-- Data for this exercise follows --
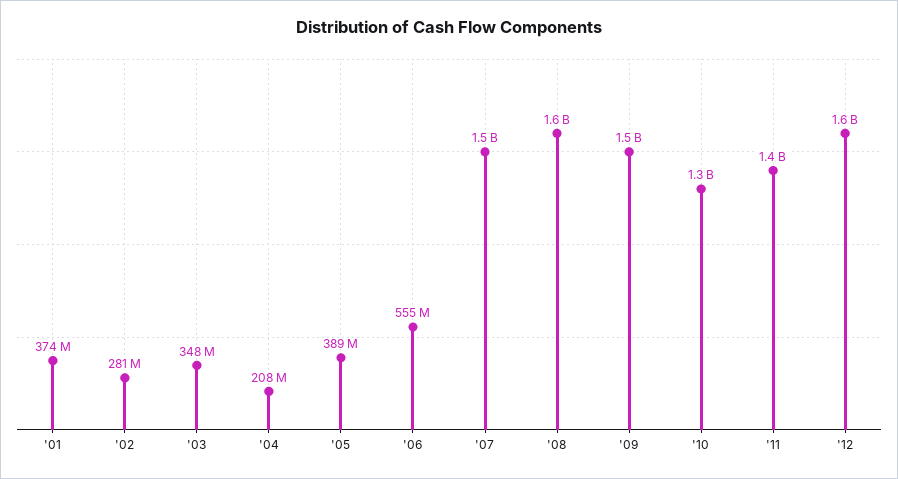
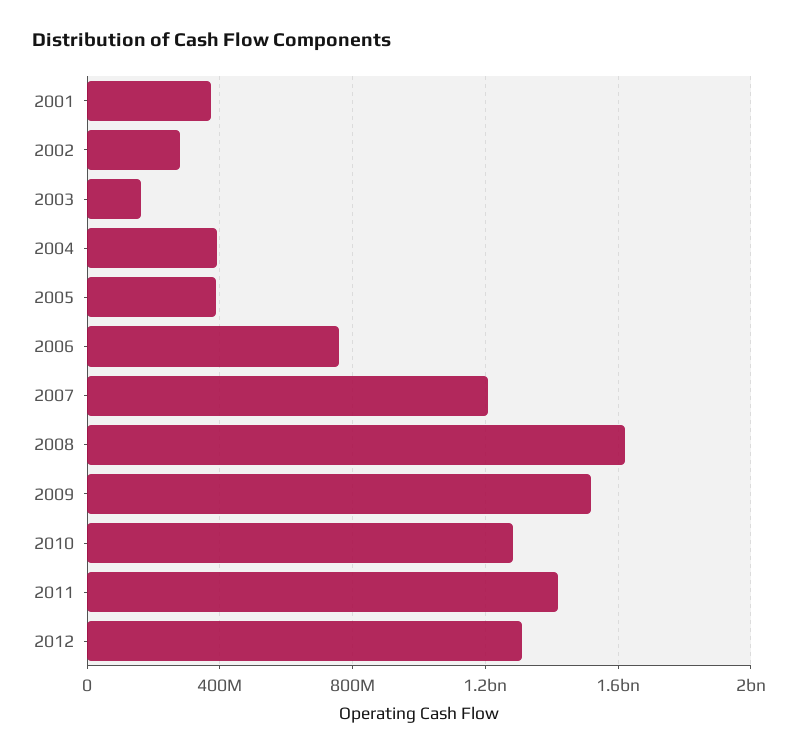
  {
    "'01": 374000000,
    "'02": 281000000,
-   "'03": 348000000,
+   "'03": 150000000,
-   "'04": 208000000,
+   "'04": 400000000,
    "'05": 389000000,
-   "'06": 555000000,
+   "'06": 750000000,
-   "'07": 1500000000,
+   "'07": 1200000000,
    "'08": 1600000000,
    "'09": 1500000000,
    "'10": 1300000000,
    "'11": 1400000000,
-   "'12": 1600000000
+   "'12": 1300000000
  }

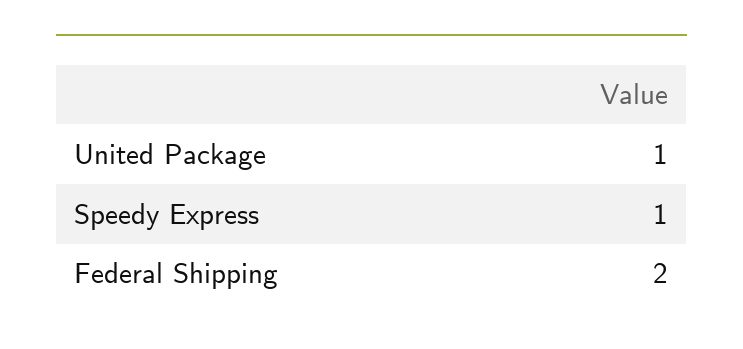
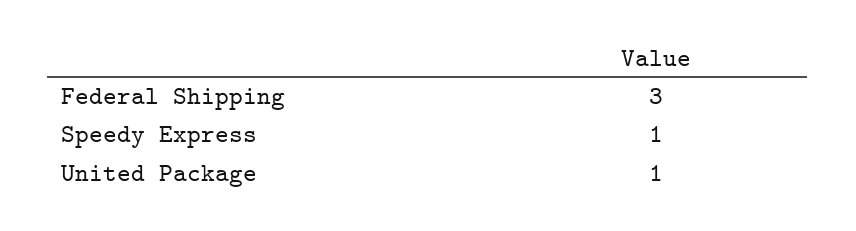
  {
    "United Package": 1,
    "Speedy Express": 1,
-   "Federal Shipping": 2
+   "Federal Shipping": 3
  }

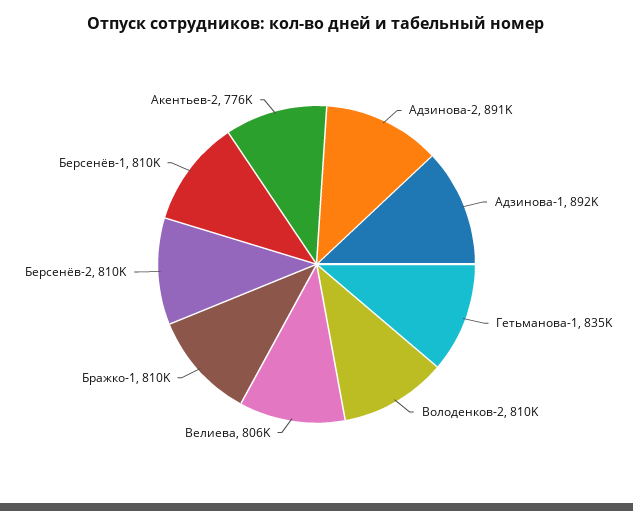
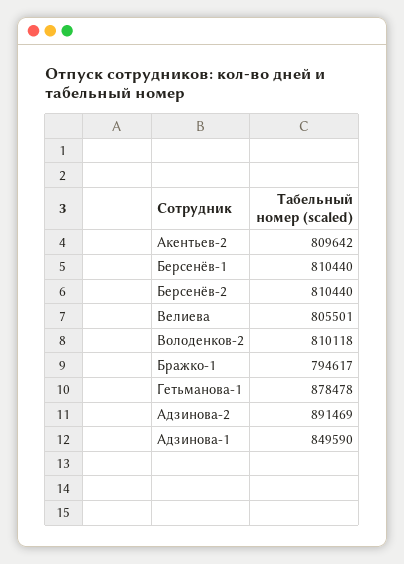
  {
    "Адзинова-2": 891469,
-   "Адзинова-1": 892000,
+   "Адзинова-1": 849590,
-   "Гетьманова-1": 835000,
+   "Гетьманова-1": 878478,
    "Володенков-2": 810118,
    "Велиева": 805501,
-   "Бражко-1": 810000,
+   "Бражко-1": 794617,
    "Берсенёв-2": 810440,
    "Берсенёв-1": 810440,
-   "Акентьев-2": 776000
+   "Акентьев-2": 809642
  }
-- Data for this exercise concluded --
> _What you are asked to do_:
Copy the material verbatim. The pictures are not part of the copy.

> _Solution to this exercise_:
  {
    "'01": 374000000,
    "'02": 281000000,
-   "'03": 348000000,
+   "'03": 150000000,
-   "'04": 208000000,
+   "'04": 400000000,
    "'05": 389000000,
-   "'06": 555000000,
+   "'06": 750000000,
-   "'07": 1500000000,
+   "'07": 1200000000,
    "'08": 1600000000,
    "'09": 1500000000,
    "'10": 1300000000,
    "'11": 1400000000,
-   "'12": 1600000000
+   "'12": 1300000000
  }

  {
    "United Package": 1,
    "Speedy Express": 1,
-   "Federal Shipping": 2
+   "Federal Shipping": 3
  }

  {
    "Адзинова-2": 891469,
-   "Адзинова-1": 892000,
+   "Адзинова-1": 849590,
-   "Гетьманова-1": 835000,
+   "Гетьманова-1": 878478,
    "Володенков-2": 810118,
    "Велиева": 805501,
-   "Бражко-1": 810000,
+   "Бражко-1": 794617,
    "Берсенёв-2": 810440,
    "Берсенёв-1": 810440,
-   "Акентьев-2": 776000
+   "Акентьев-2": 809642
  }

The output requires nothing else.